Selected passage |
■ ■ ■ ■
Historically, the theory of sovereignty dates back to the early 16th century and then scholars usually referred to the works of Machiavelli (1469-1527), Jean Bodin (1530-1596) and Thomas Hobbes (1588-1679). But its best-known exponent, as far as lawyers are concerned, was John Austin (1790-1859), who defined law as the general commands of a sovereign, supported by the threat of sanctions. By 1995, some scholars raised that sovereignty in foreign affairs referred to “independence” as it was not only a legal term with any fixed meaning, but also a wholly emotive one (Vagts & Vagts, 1979). As states are usually forceful, the emphasis on sovereignty would exaggerate their power and encourage them to abuse it. Therefore, it has led to the superstition that there is something in international cooperation as such which comes near to violating the intrinsic nature of a “sovereign” state (Grewe, 2000). At the turn of the 19th century, quite a few jurists, mainly in Germany, advanced the doctrine of sovereignty to the point where it threatened to destroy international law altogether.

Since 1914, there was a reaction to the tradition of law. With the United States arising to one of the world powers of the day, international jurists and practitioners in the World began to question the rigid doctrine of sovereignty and the inherent right of states. Indeed, scientific reexaminations of the practice of states that were carried out for the first time in the 20th century revealed that those dogmas were never taken half as seriously by states as they were by theorists. Then in 1923, the Permanent Court of International Justice put it that “The Court declines to see, in the conclusion of any treaty by which a state undertakes to perform or refrain from performing a particular act, an abandonment of its sovereignty… [T]he right of entering into international engagements is an attribute of state sovereignty.” (Grewe, 2000). The article aims to explore the security and rights that are seen by sovereign states as fundamental and unalienable. For the security concerns, states assume to struggle for power in terms of the legitimate rights. Once the treaties containing such far-reaching security concerns and rights were invalid, it amounted to depriving a state of its independence, e.g., a treaty whereby one state becomes a protectorate of another state. Yet, “there is no fixed dividing line between independence and loss of independence since it is also a matter of degree and opinion.” (Malanczuk, 1997). In reality, even independence can share some of the emotive qualities of the word “sovereignty”, e.g. the seminal case is the idea of joining a supranational organization like the European Union, which would have been seen as an intolerable restriction on independence centuries ago, but now it is discussed in the more realistic terms of economic advantages and security necessity (Grewe, 2000).
■ ■ ■ ■
Requirement |
List every person in the passage on sovereignty whose birth and death years are given, along with those years. The lines after this have nothing to do with the passage on sovereignty.

Information provided |
■ ■ ■ ■
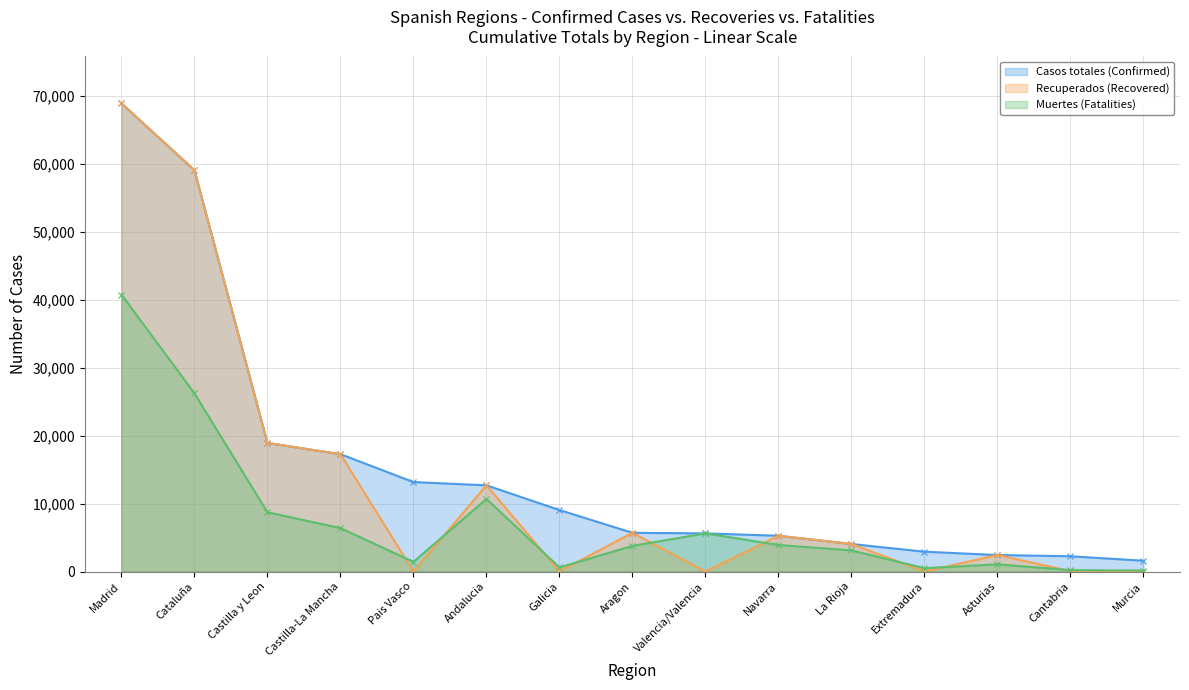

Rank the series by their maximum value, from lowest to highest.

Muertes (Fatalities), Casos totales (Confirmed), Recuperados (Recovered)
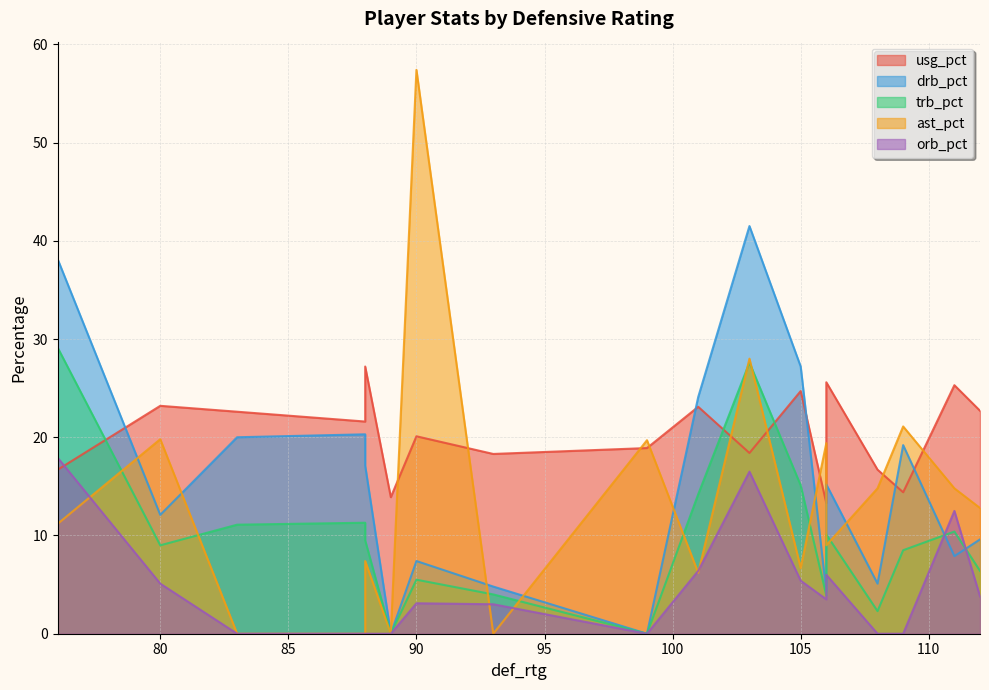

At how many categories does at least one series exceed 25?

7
■ ■ ■ ■
Answer space |
- Machiavelli (1469-1527)
- Jean Bodin (1530-1596)
- Thomas Hobbes (1588-1679)
- John Austin (1790-1859)